→ **Task prompt**
From the material below, copy out each line with the word "print" in it.

- Opening Delimiter -

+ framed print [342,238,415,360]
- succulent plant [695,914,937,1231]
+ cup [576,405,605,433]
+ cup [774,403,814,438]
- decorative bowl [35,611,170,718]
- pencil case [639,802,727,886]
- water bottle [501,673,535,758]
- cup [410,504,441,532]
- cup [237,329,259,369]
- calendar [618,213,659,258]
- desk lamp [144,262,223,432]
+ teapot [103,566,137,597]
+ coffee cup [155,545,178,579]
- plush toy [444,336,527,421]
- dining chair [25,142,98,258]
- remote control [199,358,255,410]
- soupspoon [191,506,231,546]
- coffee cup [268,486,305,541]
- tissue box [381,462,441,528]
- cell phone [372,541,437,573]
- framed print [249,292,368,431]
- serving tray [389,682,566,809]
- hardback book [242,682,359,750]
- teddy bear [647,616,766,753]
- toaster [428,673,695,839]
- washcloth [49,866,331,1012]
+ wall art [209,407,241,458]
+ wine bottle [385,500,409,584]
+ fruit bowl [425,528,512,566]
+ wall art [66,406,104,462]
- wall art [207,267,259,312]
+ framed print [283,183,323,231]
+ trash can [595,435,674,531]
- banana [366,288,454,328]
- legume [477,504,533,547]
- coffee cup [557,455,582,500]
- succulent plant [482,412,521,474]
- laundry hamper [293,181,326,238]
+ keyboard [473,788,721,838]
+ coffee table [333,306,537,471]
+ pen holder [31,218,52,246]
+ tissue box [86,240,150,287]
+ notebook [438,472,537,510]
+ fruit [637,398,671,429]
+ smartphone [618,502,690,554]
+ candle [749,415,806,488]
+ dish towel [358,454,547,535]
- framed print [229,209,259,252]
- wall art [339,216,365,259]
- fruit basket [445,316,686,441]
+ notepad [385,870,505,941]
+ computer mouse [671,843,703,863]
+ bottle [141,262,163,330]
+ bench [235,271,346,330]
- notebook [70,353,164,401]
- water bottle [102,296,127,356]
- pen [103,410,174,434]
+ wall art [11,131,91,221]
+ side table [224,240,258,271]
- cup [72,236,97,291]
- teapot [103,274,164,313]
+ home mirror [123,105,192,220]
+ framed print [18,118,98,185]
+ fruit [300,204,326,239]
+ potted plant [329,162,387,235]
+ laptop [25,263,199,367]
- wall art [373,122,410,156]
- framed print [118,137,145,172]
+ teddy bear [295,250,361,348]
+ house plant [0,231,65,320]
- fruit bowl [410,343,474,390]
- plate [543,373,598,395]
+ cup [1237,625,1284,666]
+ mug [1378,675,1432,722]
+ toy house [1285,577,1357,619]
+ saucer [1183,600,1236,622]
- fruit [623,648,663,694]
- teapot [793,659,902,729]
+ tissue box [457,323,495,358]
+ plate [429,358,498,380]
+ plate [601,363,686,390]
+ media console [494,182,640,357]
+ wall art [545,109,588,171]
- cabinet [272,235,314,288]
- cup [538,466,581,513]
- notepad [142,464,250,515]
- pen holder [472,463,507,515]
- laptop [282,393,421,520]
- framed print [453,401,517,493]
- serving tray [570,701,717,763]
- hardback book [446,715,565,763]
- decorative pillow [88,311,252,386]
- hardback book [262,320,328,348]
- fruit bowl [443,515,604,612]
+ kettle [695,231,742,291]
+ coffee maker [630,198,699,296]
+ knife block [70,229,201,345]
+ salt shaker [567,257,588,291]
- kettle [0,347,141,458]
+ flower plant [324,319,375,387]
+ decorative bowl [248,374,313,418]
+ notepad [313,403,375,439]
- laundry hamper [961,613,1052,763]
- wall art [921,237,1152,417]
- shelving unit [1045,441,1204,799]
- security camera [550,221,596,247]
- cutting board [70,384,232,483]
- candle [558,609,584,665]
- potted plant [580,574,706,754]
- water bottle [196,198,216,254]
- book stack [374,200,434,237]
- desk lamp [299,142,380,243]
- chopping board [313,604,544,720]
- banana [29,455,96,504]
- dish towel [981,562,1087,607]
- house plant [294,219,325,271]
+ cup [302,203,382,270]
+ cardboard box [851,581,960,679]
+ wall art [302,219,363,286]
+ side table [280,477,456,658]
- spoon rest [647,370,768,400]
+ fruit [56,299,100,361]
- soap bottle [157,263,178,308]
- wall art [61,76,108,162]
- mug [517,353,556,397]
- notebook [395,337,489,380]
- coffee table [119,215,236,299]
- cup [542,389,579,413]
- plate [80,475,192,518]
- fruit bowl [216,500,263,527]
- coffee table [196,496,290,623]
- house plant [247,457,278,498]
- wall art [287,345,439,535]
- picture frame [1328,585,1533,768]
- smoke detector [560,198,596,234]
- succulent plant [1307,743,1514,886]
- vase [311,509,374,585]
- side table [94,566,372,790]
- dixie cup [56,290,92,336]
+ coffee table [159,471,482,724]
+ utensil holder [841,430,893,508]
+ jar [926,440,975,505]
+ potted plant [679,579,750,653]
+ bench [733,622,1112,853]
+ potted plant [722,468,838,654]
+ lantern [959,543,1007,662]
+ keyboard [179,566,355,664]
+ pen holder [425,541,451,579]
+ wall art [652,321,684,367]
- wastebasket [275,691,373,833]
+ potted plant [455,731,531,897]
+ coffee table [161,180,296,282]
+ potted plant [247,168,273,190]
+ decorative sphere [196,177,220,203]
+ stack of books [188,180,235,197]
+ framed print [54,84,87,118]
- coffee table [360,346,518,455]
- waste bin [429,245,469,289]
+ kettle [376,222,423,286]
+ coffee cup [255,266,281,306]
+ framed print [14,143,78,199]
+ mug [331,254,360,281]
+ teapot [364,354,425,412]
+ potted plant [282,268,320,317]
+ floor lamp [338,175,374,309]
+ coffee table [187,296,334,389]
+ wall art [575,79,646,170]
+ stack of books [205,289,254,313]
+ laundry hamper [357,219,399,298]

- Closing Delimiter -

→ **Expected answer**
+ framed print [342,238,415,360]
- framed print [249,292,368,431]
+ framed print [283,183,323,231]
- framed print [229,209,259,252]
+ framed print [18,118,98,185]
- framed print [118,137,145,172]
- framed print [453,401,517,493]
+ framed print [54,84,87,118]
+ framed print [14,143,78,199]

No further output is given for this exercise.